**Source material:**

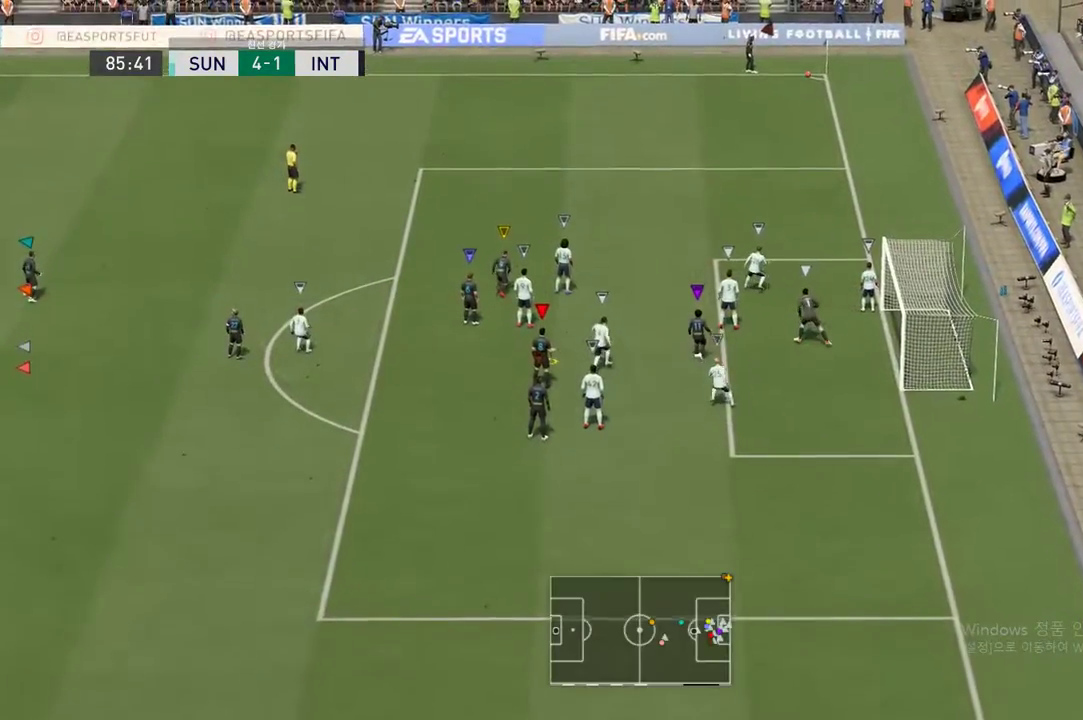
{"dt_ms": 500, "buttons": [], "left_stick": "center", "events": [[17, "A", "down"], [100, "A", "up"]]}
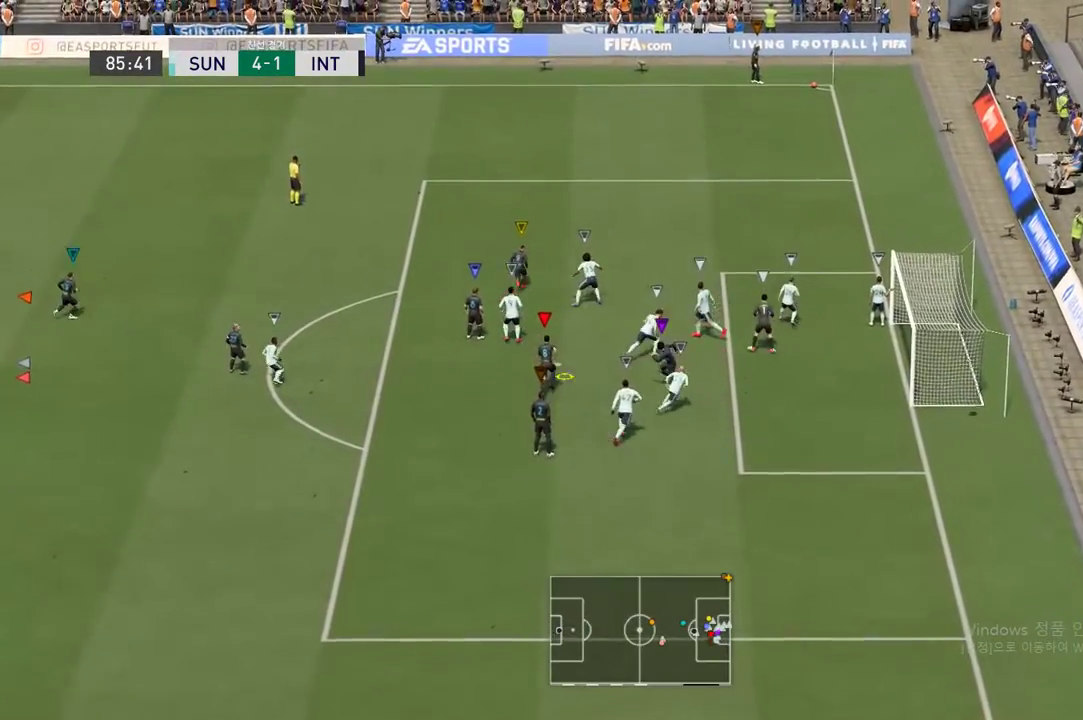
{"dt_ms": 500, "buttons": [], "left_stick": "center", "events": []}
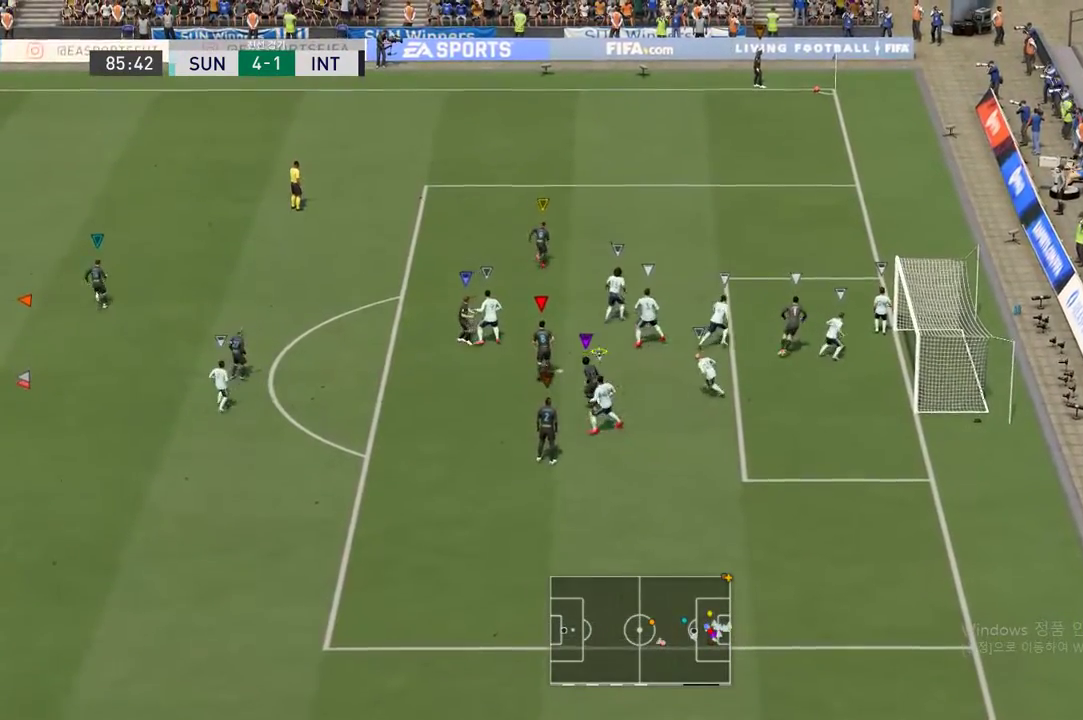
{"dt_ms": 500, "buttons": [], "left_stick": "left", "events": [[250, "left_stick", "left"]]}
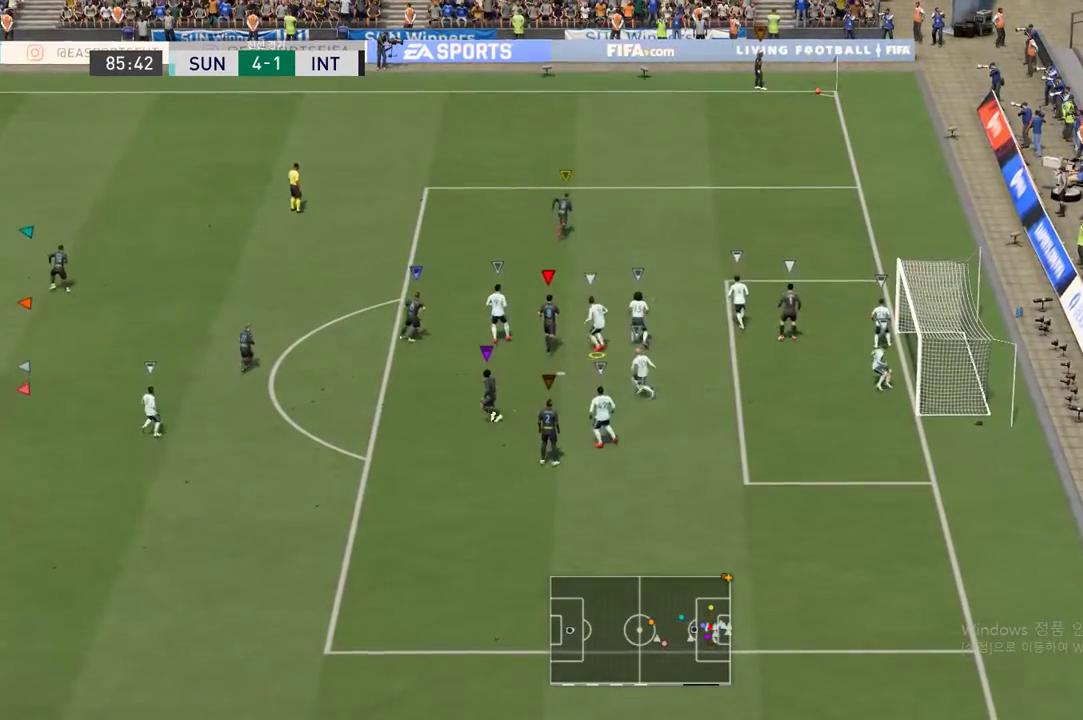
{"dt_ms": 500, "buttons": [], "left_stick": "left", "events": []}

**What the exercise asks:** Without any of the pictures, reproduce the listing above exactly.

**Solution:**
{"dt_ms": 500, "buttons": [], "left_stick": "center", "events": [[17, "A", "down"], [100, "A", "up"]]}
{"dt_ms": 500, "buttons": [], "left_stick": "center", "events": []}
{"dt_ms": 500, "buttons": [], "left_stick": "left", "events": [[250, "left_stick", "left"]]}
{"dt_ms": 500, "buttons": [], "left_stick": "left", "events": []}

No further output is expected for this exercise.